A la manifestación acudieron algunos de los defensores de los animales más conocidos del país, entre ellos Arturo Islas Allende, Alberto Velázquez “La Ranita de Nogales” y Alexs Ventura, quienes encabezaron el llamado para que este caso marque un precedente en México y para que el maltrato animal deje de ser un delito que, en muchos casos, termina sin castigo.
La historia de Rocky ha provocado indignación en todo el país. De acuerdo con la investigación, el perro de 14 años fue presuntamente arrastrado por una camioneta conducida por Liliana “N”, mientras vecinos desesperados intentaban detener la marcha del vehículo. Los videos difundidos en redes sociales muestran la brutal escena que conmocionó a miles de personas.

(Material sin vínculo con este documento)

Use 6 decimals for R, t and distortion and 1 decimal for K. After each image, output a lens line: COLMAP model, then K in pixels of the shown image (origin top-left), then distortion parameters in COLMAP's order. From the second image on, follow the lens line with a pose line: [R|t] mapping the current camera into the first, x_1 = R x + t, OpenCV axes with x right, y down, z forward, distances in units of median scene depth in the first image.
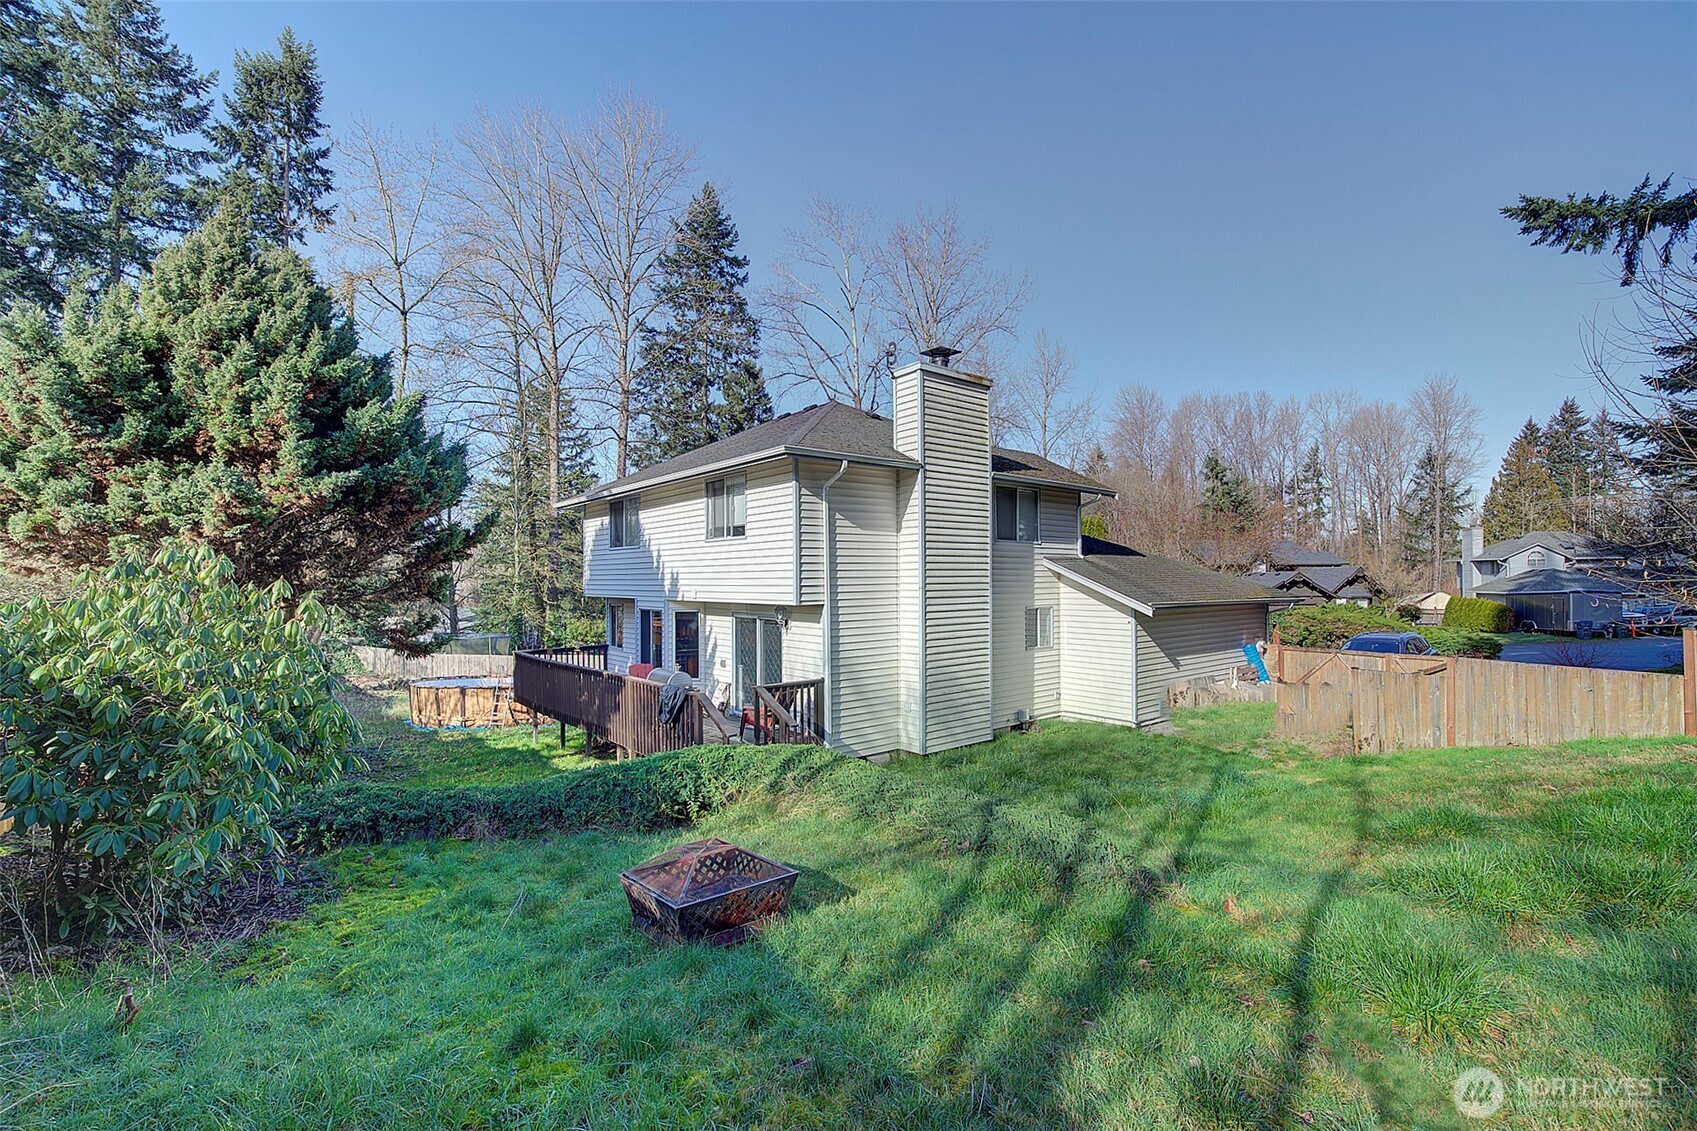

Tras lo ocurrido, Leonel García, un vecino del sector, actuó de inmediato al rescatar a Rocky y trasladarlo de urgencia al hospital veterinario Pets Care Saltillo, donde médicos hicieron todo lo posible por salvarle la vida. Sin embargo, las lesiones eran demasiado graves y el lomito falleció días después.
Su muerte desató una ola de indignación nacional. Para miles de personas, Rocky representa a los animales que diariamente sufren violencia sin poder defenderse. Por ello, los colectivos animalistas insisten en que este caso debe convertirse en un precedente y no en una historia más que termine en el olvido.
La Fiscalía General del Estado de Coahuila informó la detención de Liliana “N”, señalada como la presunta responsable del maltrato contra Rocky, así como de Jorge “N”, acusado de presuntamente obstaculizar las diligencias y amenazar a las autoridades durante la investigación. Ambos enfrentan un proceso judicial, mientras la Fiscalía mantiene abierta la carpeta de investigación.
Hoy, Rocky ya no puede ladrar ni pedir ayuda. Pero miles de voces lo hacen por él. El clamor de ciudadanos, rescatistas y activistas es uno solo: que su muerte no quede impune y que, por fin, la justicia alcance a quienes ejercen crueldad contra los animales.